**** DATA SUPPLIED
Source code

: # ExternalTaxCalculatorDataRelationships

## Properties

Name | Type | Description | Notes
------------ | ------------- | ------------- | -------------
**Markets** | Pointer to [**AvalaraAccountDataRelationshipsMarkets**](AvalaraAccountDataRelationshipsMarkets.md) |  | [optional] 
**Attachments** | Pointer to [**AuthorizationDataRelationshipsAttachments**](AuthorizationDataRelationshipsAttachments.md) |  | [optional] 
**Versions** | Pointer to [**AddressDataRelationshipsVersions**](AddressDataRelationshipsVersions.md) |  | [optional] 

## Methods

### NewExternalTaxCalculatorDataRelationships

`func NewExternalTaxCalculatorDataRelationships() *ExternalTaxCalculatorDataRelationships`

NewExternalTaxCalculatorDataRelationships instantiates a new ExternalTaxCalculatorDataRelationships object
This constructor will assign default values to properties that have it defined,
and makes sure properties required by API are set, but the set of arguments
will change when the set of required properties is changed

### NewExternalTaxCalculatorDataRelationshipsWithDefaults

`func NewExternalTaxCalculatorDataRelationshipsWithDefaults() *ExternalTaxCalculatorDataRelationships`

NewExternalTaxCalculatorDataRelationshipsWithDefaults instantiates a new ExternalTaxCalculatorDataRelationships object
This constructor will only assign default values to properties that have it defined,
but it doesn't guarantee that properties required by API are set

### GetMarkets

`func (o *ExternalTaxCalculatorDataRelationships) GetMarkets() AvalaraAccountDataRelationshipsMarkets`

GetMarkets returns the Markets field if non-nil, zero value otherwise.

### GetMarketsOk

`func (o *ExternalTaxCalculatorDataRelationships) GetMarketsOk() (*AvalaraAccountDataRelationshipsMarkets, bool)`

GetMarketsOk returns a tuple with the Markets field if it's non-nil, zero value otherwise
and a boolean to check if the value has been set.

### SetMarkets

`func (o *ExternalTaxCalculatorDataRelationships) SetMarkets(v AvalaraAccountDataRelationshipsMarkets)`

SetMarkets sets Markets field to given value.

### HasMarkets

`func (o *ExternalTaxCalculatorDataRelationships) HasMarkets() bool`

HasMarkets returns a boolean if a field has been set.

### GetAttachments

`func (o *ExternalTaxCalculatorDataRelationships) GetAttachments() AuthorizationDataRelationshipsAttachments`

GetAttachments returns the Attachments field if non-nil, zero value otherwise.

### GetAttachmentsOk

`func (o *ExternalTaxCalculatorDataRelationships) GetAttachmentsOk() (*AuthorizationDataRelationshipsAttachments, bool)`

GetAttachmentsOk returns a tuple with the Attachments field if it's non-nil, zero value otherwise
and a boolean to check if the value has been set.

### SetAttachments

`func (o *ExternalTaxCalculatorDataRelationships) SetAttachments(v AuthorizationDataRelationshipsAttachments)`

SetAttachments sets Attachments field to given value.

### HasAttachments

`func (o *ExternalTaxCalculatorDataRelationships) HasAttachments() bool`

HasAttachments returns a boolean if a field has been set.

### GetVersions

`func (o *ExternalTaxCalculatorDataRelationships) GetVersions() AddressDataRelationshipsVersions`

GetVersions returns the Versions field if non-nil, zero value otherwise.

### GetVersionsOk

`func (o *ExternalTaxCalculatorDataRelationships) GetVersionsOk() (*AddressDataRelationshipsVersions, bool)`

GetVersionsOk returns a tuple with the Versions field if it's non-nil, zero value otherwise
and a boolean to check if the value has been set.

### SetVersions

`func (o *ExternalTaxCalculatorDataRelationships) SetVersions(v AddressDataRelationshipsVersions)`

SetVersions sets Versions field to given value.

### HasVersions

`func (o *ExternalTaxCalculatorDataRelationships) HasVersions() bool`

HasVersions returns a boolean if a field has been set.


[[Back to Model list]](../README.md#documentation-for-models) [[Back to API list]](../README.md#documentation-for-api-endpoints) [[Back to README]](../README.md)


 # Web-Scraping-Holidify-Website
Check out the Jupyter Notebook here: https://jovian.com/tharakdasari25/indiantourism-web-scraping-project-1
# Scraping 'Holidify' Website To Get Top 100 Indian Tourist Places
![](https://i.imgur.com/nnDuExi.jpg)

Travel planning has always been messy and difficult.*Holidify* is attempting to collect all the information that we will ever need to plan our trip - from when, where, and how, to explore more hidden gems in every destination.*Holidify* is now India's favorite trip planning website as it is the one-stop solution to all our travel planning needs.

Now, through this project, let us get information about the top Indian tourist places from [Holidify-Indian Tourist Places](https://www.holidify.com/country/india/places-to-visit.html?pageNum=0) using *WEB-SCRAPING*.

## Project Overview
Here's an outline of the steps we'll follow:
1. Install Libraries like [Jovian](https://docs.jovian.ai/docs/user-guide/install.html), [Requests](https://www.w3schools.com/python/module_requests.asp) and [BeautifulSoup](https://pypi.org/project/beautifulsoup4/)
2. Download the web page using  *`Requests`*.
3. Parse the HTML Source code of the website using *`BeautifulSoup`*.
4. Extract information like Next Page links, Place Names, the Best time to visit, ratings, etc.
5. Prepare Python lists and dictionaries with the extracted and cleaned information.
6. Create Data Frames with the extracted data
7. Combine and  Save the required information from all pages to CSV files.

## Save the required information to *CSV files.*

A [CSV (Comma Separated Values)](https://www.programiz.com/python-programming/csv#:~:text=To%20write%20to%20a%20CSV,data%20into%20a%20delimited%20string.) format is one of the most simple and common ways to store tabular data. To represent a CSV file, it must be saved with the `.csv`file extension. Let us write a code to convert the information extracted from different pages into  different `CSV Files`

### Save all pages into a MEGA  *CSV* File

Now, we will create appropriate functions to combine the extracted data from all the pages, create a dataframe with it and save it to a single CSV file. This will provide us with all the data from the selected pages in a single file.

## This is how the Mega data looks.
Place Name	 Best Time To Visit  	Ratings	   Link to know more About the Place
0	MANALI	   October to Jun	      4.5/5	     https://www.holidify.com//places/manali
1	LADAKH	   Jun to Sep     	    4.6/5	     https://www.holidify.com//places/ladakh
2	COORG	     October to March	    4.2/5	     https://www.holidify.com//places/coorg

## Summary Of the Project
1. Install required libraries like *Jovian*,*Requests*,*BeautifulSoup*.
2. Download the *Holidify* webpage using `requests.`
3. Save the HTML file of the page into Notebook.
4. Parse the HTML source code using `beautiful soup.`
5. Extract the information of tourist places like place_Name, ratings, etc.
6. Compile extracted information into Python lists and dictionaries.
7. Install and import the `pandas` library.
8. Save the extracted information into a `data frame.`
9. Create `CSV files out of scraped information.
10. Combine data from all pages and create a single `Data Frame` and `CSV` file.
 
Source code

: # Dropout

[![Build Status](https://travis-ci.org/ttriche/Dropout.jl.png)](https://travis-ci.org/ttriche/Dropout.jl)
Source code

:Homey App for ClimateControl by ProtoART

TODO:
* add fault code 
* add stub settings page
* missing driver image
********
→ **WORK ITEM**
Out of the entries above, write out only the lines between the line holding "GetVersionsOk returns a" and the line holding "4. Extract information", inclusive, each exactly as given.

→ **SOLUTION**
GetVersionsOk returns a tuple with the Versions field if it's non-nil, zero value otherwise
and a boolean to check if the value has been set.

### SetVersions

`func (o *ExternalTaxCalculatorDataRelationships) SetVersions(v AddressDataRelationshipsVersions)`

SetVersions sets Versions field to given value.

### HasVersions

`func (o *ExternalTaxCalculatorDataRelationships) HasVersions() bool`

HasVersions returns a boolean if a field has been set.


[[Back to Model list]](../README.md#documentation-for-models) [[Back to API list]](../README.md#documentation-for-api-endpoints) [[Back to README]](../README.md)


 # Web-Scraping-Holidify-Website
Check out the Jupyter Notebook here: https://jovian.com/tharakdasari25/indiantourism-web-scraping-project-1
# Scraping 'Holidify' Website To Get Top 100 Indian Tourist Places
![](https://i.imgur.com/nnDuExi.jpg)

Travel planning has always been messy and difficult.*Holidify* is attempting to collect all the information that we will ever need to plan our trip - from when, where, and how, to explore more hidden gems in every destination.*Holidify* is now India's favorite trip planning website as it is the one-stop solution to all our travel planning needs.

Now, through this project, let us get information about the top Indian tourist places from [Holidify-Indian Tourist Places](https://www.holidify.com/country/india/places-to-visit.html?pageNum=0) using *WEB-SCRAPING*.

## Project Overview
Here's an outline of the steps we'll follow:
1. Install Libraries like [Jovian](https://docs.jovian.ai/docs/user-guide/install.html), [Requests](https://www.w3schools.com/python/module_requests.asp) and [BeautifulSoup](https://pypi.org/project/beautifulsoup4/)
2. Download the web page using  *`Requests`*.
3. Parse the HTML Source code of the website using *`BeautifulSoup`*.
4. Extract information like Next Page links, Place Names, the Best time to visit, ratings, etc.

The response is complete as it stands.